Medical errors will cost major hospital operator
A major private hospital operator has agreed to forgo payment from insurer Bupa if any of its members are harmed by serious medical errors at any of its institutions.
In an agreement lauded as setting a new quality benchmark for care in the private hospital system, hospital operator Healthscope and Bupa have agreed on a list of 14 medical errors, dubbed ‘never events’, that should not occur.
Under the terms of the agreement, when a never event involving a Bupa member does occur, and is found to be the hospital’s fault, the health fund will withhold payment.
The types of error covered by the agreement include patients being transfused with the wrong blood, surgery being conducted on the wrong body part, a medication error resulting in serious disability, or surgical instruments or medical supplies being left in the body, requiring follow-up surgery to remove it.

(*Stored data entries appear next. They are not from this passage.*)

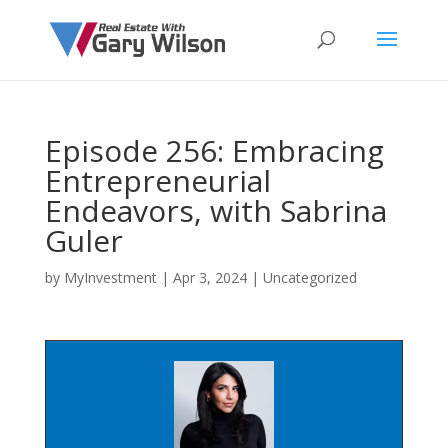
Episode 256: Embracing
Entrepreneurial
Endeavors, with Sabrina
Guler
by
MyInvestment
|
Apr 3, 2024
| Uncategorized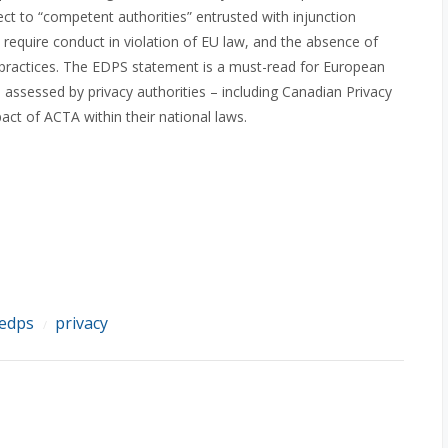
t to “competent authorities” entrusted with injunction
equire conduct in violation of EU law, and the absence of
g practices. The EDPS statement is a must-read for European
 assessed by privacy authorities – including Canadian Privacy
ct of ACTA within their national laws.
edps
privacy
/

Healthscope Managing Director Robert Crooke said his company was confident in the quality of care it provided, and the agreement set a framework which could eventually lead to reward payments for above-standard care.
“Never events are essentially the reverse of being paid for quality,” Mr Cooke said. “If a never event occurs in a Healthscope hospital, and it is due to hospital error, then we do not expect to receive payment from Bupa. We are prepared to stand by our commitment to quality and safety.”
Bupa Chief Medical Officer Dr Paul Bates said the agreement with Healthscope was an important innovation in lifting the standard of care.
“This shared commitment leads the industry in terms of improving hospital outcomes for patients, which is something the industry has grappled with for many years,” Dr Bates said.
Mr Cooke said the agreement with Bupa provided a blueprint that could be adopted across the private health sector.
“There is currently no industry-wide agreement on what should happen in the rare instance when a never event occurs,” he said.
“We hope that this agreement will drive change and set a precedent for the consistent provision of health care.
So-called never events are rare, but their effects can be devastating for patients and their families. A similar scheme in the United States found that 0.6 per cent of all hospital patients suffered such an error in their care, and a 2006 study estimated that such mistakes cost the country more than $2.2 billion a year.
A Productivity Commission report found that in 2010-11, there were 26 incidents in public hospitals where surgical instruments or materials were left in the body of a patient and had to be retrieved, as well as 13 instances where the wrong medication was given to a patient, resulting in their death. Other serious errors included operations on the wrong part of the body, intravascular gas embolisms, and suicides of hospital inpatients.
Health Minister Peter Dutton told The Australian he welcomed the initiative, which should serve as an example to others in the private health industry.
“I think it brings pressure on to the other providers to be more transparent in the data that they release,” Mr Dutton said. “If we can bring that pressure to bear on both the public and private systems, we will end up with better health outcomes.”
The Healthscope-Bupa agreement came as more than 50 leading international health care providers, suppliers and operators urged the universal adoption of the GS1 System of Standards as the global benchmark for the health care supply chain.
GS1 is a not-for-profit global standards organisation supported by an international network of health and medical manufacturers, suppliers, providers, industry associations and regulatory bodies, and is intended to develop and implement uniform global standards governing the manufacturing and distribution of health and medical supplies.